E così le proteste si sono rafforzate e proprio a Soma alcune centinaia di persone questa mattina hanno assaltato la sede del Partito della Giustizia e dello Sviluppo. Partito contro il quale ieri sera migliaia di persone sono scese in piazza nel centro di Istanbul, resistendo all’aggressione dei reparti antisommossa e ingaggiando con gli agenti, che hanno fatto ampio uso di idranti, lacrimogeni e pallottole di gomma, una battaglia durata per ore. Numerosi i manifestanti feriti, alcuni dei quali gravemente, e quelli arrestati nel corso degli scontri su via Istiklal e nei quartieri adiacenti. Gli attivisti anti-Erdogan hanno anche lanciato un appello ai cittadini chiedendo loro di sdraiarsi per terra nelle stazioni della metropolitana e per le strade per ricordare le vittime bloccate sotto terra. Ieri sera scontri tra manifestanti e polizia si sono verificati di nuovo anche nella capitale del paese Ankara, nella zona di Kizilay.
Intanto sulla rete, nonostante la ferrea censura imposta dal regime turco, hanno cominciato a girare le immagini che mostrano le guardie del corpo di Erdogan picchiare selvaggiamente ieri a Soma alcuni dei parenti delle vittime che contestavano il premier.

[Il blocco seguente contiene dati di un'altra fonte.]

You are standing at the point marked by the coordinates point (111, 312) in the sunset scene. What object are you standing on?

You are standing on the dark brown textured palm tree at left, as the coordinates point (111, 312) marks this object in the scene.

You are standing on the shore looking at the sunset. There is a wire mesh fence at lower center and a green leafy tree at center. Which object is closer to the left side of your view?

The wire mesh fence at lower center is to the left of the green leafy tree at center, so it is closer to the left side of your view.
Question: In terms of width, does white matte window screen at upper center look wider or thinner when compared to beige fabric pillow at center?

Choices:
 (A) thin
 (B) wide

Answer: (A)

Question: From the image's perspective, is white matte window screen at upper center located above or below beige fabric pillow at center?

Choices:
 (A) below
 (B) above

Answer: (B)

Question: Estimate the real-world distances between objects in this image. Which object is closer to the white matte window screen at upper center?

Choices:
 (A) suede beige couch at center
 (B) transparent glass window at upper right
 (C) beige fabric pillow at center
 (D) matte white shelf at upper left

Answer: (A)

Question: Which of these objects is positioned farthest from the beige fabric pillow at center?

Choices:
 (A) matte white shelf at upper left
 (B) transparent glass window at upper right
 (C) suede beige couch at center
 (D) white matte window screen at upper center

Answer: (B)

Particolare scalpore ha destato l’istantanea di un consigliere di Erdogan (nella foto qui accanto, in giacca e cravatta) immortalato mentre prende a calci un abitante inferocito tra l’altro già bloccato a terra dai poliziotti.
Oggi nuovi scontri stanno contraddistinguendo la giornata di protesta e sciopero generale. Anche a Smirne infatti la polizia in assetto antisommossa ha usato i lacrimogeni e gli idranti nel tentativo di disperdere circa 30.000 persone scese in strada per denunciare la negligenza e quindi le responsabilità del governo nella tragedia della miniera che si trova a circa 120 chilometri dalla terza città del paese. Durante le cariche è stato ferito anche Kani Beko, il presidente del sindacato di sinistra DISK, ricoverato poi in ospedale. A Istanbul un corteo di lavoratori e studenti ha sfilato nel quartiere Gayrettepe, ma la polizia non gli ha consentito di raggiungere la sede provinciale dell’Istituto per la sicurezza sociale.
Ora il governo, nel tentativo di far leva sull’orgoglio nazionale per sviare il malcontento popolare, ha rifiutato i soccorsi offerti da numerosi paesi europei e non.